Qu'il s'agisse d'un acte impulsif, notamment d'un raptus anxieux ou d'un acte prémédité, l'acte suicidaire survient le plus souvent dans les premiers temps de la dépression, en particu­lier lors d'une mélancolie anxieuse dont le potentiel suici­daire est très élevé.

Évolution à distance

L'évolution à distance, c'est-à-dire après la guérison de l'épisode dépressif aigu, qui resterait unique dans 20 % des cas, peut prendre deux aspects particuliers, soit des récidives uniquement dépressives représentant la dépression unipolaire, soit des récidives dépressives, maniaque ou mixte définissant le trouble bipolaire [25].

Évolution unipolaire

L'épisode dépressif unique concerne environ 20 à 30 % des patients.

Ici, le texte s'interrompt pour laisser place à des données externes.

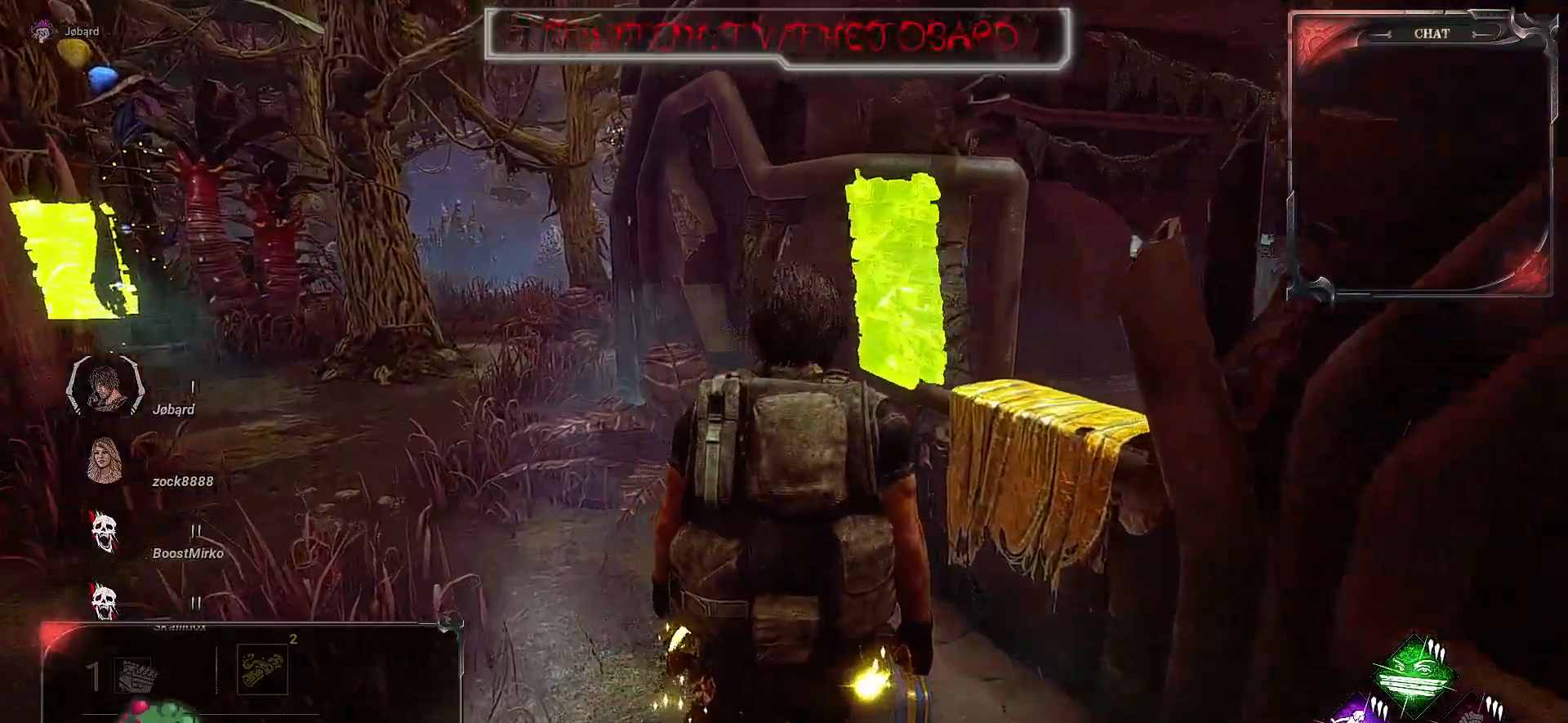
{"keys": ["z"], "mouse": [], "events": [[50, "space", "down"], [167, "space", "up"], [300, "space", "down"], [450, "space", "up"]]}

Les dépressions récurrentes, c'est-à-dire à partir de la deuxième récidive, touchent 70 à 80 % des patients. Environ 50 % des déprimés récidivent dans les 2 ans après un premier épisode et 75 % des déprimés auront un troisième épisode dépressif dans les 10 ans qui suivent.

Celui-ci augmente fortement la probabi­lité d'une récidive qui atteint 87 % dans les 5 ans suivants. À partir de 65 ans, les récidives, cependant, semblent diminuer mais les rémissions sont davantage partielles et le passage à la chronicité plus fréquent.

Vingt à 30 % des patients récidivent, quelle que soit la thérapeutique. Environ 40 à 50 % demeurent en rémission sous placebo. Trente pour cent des patients atteints de dépression récurrente bénéficient de la thérapeutique préventive. Ces patients à risque méritent d'être mieux reconnus [11].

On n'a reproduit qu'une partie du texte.